Classico nella narrazione, ricercato ma soprattutto coerente nello stile, The Apprentice - Alle origini di Trump ha un Sebastian Stan per un Donald che passa tutto dalla bocca, dalla mascella coi suoi movimenti, dai tic delle labbra che vengono accentuati; mai eccessivi, precisi, segno di un’attenzione da parte del regista Abbasi e del suo interprete. Tutta la tensione del personaggio passa per la parte bassa del volto, con Stan che la rende punto nevralgico per riconoscere alla prima increspatura il protagonista e cosa sta pensando. Strong, invece, non è mai uscito da Succession. Inquietante e macchiettistico, non per prendere in giro Cohn ma perché spesso il male ha dei modi di fare ridicoli, l’avvocato è mefistofelico nell’animo quanto nell’aspetto: occhi all’infuori e eccessiva doccia solare ne infossano ancora di più lo sguardo, donandogli l’aspetto da vampiro che rispecchia perfettamente il suo animo da succhia sangue.
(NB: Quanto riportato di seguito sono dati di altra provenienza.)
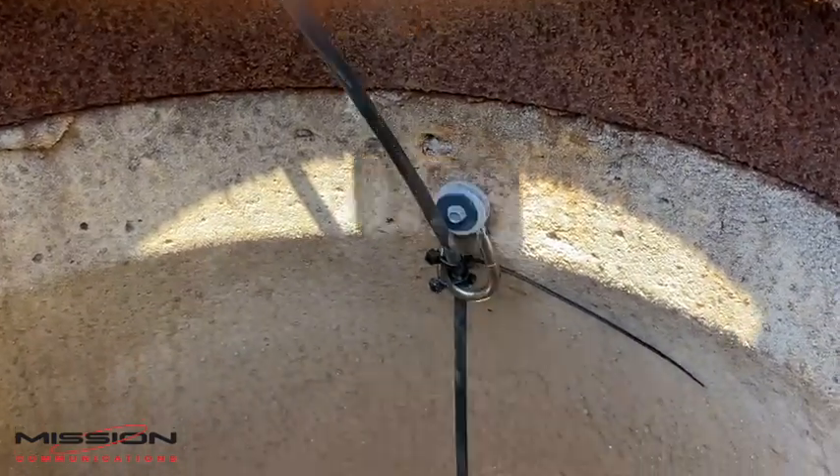How I mounted the carabiner was I took one of the concrete bolts for the mounting bracket, took two washers, and then fed it through the top of the carabiner into the side of the manhole.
The Apprentice è un film che, a differenza delle teorizzazioni sull’amministrazione Trump che ha offerto il cinema di recente, non analizza le conseguenze geopolitiche della sua scalata al potere ma evidenzia ciò che sarebbe inevitabilmente cambiato a livello sociale e culturale in America, restituendo un’angolazione diversa da cui osservare l’ex (e forse di nuovo futuro?) Presidente, assai più personale. La parte umana, marcia come molte delle sue dritte politiche, che si abbina benissimo al contenitore sempre richiamato della tv. Un antagonista come ce ne sono tanti altri. Solo che di solito, almeno nei film, vengono sconfitti.